I also reject the assertion that I am under any duty as a director or chairman of the Trust to declare or record individual awards properly made by the Trust, unless I receive from them.

When I become chairman of the Joseph Rowntree Reform Trust Limited I had no wish to become chairman of JRRT (Properties) Limited or JRRT (Investments) Limited, and I am not chairman of either despite what Mr Bruce alleges as you will see from the enclosed examples of copies of their reports and financial statements.

I am chairman of the Trustees of the JRSST Charitable Trust, which is endowed by the Joseph Rowntree Reform Trust. This position is not a directorship (and is not renumerated) and I do not see that this is something which needs to be registered separately.

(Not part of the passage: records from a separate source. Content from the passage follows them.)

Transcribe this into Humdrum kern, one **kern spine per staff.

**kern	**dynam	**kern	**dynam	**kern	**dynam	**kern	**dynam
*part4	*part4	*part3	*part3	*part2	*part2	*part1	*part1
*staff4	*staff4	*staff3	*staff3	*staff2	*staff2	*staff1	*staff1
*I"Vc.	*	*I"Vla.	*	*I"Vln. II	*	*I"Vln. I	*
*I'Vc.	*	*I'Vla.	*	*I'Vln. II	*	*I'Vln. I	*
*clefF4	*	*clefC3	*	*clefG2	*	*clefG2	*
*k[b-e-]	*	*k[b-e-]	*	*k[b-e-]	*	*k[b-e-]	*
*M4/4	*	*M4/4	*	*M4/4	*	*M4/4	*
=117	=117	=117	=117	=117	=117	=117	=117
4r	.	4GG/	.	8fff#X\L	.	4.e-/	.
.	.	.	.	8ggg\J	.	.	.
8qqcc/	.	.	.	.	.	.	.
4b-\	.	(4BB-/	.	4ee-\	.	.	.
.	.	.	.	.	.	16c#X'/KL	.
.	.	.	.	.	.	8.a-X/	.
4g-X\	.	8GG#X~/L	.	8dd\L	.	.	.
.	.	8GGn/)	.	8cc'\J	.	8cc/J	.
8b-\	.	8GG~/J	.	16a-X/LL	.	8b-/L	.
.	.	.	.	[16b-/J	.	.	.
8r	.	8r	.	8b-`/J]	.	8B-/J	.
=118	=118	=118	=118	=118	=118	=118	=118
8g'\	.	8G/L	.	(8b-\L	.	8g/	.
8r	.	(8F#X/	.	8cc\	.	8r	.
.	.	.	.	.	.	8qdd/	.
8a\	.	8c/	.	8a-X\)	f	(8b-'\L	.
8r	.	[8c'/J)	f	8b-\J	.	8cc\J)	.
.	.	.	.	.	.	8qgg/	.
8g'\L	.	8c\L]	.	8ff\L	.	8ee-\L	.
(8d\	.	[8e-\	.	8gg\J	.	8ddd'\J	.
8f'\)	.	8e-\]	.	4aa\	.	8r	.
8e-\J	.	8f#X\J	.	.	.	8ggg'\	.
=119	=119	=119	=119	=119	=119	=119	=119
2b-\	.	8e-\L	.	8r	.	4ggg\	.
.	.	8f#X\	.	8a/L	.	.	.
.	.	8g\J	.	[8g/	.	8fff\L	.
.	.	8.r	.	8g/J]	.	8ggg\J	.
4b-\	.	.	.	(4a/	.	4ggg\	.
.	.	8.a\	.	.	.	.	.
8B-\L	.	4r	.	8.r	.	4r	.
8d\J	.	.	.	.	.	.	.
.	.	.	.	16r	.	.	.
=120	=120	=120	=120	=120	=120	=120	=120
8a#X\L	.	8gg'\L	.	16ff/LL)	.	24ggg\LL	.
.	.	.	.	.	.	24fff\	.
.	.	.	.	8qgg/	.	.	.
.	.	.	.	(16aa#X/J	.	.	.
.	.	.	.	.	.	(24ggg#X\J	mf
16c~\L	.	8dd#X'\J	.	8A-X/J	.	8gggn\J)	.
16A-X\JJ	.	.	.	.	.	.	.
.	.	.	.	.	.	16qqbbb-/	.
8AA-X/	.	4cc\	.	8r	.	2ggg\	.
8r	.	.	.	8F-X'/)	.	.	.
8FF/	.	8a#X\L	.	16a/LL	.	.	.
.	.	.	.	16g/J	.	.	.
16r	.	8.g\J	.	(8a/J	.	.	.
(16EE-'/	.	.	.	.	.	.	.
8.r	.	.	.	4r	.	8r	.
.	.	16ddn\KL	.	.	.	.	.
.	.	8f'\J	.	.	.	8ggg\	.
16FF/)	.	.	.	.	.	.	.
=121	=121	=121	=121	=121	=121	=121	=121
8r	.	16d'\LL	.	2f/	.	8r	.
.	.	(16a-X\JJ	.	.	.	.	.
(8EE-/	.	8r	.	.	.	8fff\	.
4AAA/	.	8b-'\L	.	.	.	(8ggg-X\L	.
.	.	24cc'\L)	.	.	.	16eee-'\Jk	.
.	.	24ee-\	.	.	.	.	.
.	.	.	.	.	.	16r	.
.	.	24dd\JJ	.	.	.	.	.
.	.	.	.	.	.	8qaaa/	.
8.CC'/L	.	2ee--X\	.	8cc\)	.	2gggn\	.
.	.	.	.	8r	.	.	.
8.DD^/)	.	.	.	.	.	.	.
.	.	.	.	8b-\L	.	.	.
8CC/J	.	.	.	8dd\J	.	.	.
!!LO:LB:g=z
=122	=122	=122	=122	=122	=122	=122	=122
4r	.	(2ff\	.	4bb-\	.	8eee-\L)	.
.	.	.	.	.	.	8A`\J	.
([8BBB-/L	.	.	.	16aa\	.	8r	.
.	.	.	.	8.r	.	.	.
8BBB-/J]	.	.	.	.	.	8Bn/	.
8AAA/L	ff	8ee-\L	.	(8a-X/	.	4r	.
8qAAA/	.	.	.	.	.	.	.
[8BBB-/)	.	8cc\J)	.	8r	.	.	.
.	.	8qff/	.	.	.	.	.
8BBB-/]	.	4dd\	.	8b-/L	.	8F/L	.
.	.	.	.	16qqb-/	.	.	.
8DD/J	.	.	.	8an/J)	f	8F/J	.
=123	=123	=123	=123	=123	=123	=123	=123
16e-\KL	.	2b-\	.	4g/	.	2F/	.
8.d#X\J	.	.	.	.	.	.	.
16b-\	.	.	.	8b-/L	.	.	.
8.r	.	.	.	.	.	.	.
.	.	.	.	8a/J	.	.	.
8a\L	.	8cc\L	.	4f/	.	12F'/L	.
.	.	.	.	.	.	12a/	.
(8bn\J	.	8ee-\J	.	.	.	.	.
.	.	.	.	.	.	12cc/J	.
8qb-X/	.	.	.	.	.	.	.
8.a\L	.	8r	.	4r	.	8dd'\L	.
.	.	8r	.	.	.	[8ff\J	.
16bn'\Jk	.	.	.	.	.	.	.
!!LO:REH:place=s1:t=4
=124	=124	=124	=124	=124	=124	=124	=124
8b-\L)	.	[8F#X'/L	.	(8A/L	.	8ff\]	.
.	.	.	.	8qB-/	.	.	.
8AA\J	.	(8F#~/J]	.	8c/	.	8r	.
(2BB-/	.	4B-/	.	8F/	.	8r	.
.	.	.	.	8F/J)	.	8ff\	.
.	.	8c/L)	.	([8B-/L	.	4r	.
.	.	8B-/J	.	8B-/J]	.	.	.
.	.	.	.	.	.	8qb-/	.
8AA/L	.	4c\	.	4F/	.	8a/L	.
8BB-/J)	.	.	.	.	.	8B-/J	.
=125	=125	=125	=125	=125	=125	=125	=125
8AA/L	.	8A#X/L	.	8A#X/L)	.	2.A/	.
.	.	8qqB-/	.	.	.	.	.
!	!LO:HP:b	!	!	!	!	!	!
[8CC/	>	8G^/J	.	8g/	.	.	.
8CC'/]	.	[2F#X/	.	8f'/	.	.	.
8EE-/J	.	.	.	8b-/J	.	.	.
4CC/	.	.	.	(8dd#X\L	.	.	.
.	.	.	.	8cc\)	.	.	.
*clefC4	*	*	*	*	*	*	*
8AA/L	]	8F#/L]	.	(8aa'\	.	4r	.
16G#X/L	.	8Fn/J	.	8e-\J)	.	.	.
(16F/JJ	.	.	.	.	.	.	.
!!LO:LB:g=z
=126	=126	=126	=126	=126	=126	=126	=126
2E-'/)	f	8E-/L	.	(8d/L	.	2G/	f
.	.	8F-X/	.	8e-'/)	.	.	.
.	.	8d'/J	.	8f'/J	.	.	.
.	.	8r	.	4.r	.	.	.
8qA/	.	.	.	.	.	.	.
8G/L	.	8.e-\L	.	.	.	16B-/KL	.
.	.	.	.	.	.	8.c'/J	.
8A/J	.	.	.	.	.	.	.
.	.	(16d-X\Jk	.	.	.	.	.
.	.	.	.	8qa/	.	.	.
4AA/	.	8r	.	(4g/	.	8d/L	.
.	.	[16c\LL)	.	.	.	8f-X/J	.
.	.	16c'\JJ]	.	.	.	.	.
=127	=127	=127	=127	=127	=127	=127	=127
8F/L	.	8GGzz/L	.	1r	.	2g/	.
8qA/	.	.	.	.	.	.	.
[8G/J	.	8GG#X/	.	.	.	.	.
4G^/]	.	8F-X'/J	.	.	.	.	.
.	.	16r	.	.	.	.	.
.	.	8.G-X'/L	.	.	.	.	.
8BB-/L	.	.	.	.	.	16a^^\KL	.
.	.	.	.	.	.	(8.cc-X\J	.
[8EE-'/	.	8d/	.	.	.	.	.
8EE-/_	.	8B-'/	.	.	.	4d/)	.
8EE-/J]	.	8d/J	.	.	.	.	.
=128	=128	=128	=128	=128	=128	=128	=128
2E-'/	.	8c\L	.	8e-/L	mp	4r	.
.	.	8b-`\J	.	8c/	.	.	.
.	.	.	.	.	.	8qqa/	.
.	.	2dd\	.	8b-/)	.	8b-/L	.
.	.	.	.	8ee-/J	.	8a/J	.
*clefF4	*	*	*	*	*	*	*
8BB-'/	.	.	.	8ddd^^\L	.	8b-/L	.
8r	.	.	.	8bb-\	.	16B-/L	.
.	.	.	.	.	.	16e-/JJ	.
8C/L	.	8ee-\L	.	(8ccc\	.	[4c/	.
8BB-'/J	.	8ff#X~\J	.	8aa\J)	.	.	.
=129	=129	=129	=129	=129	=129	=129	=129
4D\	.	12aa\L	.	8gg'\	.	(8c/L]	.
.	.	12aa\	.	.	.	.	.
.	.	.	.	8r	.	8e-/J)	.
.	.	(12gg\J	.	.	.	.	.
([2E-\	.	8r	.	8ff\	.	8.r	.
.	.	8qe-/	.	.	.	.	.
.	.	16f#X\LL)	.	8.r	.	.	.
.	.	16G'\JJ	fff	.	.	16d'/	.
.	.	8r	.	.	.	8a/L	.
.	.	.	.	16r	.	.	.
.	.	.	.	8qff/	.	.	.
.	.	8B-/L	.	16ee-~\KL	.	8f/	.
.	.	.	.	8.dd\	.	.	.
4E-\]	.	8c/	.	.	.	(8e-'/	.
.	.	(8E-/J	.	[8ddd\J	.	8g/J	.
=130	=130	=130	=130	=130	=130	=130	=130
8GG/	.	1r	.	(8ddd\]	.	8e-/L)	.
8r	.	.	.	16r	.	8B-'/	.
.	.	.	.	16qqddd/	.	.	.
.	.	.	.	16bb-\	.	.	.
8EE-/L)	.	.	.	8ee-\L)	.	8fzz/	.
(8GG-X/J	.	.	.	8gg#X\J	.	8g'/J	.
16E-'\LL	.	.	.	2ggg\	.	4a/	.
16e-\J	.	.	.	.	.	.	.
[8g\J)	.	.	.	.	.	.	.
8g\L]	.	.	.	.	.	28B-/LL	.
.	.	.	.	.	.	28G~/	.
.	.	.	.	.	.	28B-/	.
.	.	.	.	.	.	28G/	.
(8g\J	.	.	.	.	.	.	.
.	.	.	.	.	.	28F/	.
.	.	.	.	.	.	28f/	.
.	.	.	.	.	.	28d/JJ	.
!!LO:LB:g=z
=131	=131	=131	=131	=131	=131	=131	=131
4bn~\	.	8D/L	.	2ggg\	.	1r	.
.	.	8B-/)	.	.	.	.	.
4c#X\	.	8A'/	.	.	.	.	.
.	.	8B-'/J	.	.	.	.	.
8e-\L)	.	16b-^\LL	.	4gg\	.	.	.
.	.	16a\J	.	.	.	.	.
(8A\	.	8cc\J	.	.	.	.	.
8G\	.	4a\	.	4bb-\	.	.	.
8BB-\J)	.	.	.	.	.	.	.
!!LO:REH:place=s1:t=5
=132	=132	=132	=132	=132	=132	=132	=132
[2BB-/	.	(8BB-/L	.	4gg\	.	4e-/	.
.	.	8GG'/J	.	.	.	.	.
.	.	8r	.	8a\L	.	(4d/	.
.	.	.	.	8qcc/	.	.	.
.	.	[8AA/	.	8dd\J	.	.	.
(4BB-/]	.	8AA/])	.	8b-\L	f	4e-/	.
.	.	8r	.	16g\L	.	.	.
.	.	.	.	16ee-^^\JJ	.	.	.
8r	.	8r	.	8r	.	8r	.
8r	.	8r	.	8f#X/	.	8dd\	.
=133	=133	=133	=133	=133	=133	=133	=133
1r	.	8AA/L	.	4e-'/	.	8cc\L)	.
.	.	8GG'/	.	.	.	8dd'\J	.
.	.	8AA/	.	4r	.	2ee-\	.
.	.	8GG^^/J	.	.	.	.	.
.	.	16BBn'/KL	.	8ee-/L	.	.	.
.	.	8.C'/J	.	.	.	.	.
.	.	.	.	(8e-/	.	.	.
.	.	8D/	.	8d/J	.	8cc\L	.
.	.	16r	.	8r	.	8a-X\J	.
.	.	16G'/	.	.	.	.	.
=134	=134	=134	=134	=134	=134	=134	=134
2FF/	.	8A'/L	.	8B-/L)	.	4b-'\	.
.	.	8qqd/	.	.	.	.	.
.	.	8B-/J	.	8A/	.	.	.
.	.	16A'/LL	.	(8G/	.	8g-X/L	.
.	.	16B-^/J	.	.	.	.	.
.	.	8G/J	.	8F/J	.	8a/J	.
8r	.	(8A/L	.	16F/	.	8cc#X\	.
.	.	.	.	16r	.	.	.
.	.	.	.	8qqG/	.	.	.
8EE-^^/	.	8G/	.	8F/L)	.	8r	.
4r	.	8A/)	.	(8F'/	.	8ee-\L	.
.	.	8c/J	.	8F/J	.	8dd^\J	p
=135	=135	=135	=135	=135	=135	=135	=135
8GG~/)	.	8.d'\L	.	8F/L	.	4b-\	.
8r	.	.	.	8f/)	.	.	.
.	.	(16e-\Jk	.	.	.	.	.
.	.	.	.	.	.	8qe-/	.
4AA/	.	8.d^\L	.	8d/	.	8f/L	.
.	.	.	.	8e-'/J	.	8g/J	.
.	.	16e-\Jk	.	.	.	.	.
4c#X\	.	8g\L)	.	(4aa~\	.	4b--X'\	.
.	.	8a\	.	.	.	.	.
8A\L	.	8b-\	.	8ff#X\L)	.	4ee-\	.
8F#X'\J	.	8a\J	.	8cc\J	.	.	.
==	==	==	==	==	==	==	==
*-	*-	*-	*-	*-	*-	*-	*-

The illustration which Mr Bruce gives of a speech I made in which I should have declared an interest (or very many interests) is beyond me. After Peter Mandelson stopped being Secretary of State for Northern Ireland he put a proposal to the Trust for a two year project to promote regional government in England. Because of the Trust's long standing interest in this area the Trust awarded him a grant. I cannot see why I should have declared that when acknowledging Mr Mandelson's record of working for peace in Northern Ireland. The grants which the Trust awarded to people or groups in Norther Ireland which Mr Bruce then lists demonstrates the wide areas supported by the Trust with its Quaker background of concern about civic society matters and the promotion of peace. As I said earlier, I do not see why I should declare any interest in these circumstances because I have not benefited from these grants.

The one point on which I would accept what Mr Bruce says is that I did not put 'Ltd' on the end of the Trust's name when I registered my directorship. That was simply a matter of custom and practice when I am talking or writing about the Joseph Rowntree Reform Trust Limited, and if it was an error I apologise. However I deny absolutely that there was any hidden agenda behind this. It is risible to suggest as Mr Bruce has done that I intended to pretend to be part of one of the sister Rowntree Trusts which have huge charitable budgets and do excellent work. The Joseph Rowntree Reform Trust pays tax on its income and uses that income to fund non-charitable causes and political causes and is proud of the unique work it does.

The complaints relating to registration and declaration raised by Mr Bruce are in my submission irrelevant and should be dismissed. The complaints relating to a potential conflict of interest are equally unfounded and I believe that they should also be dismissed.

If I can be of any further assistance please let me know. I am sorry that this letter is so long.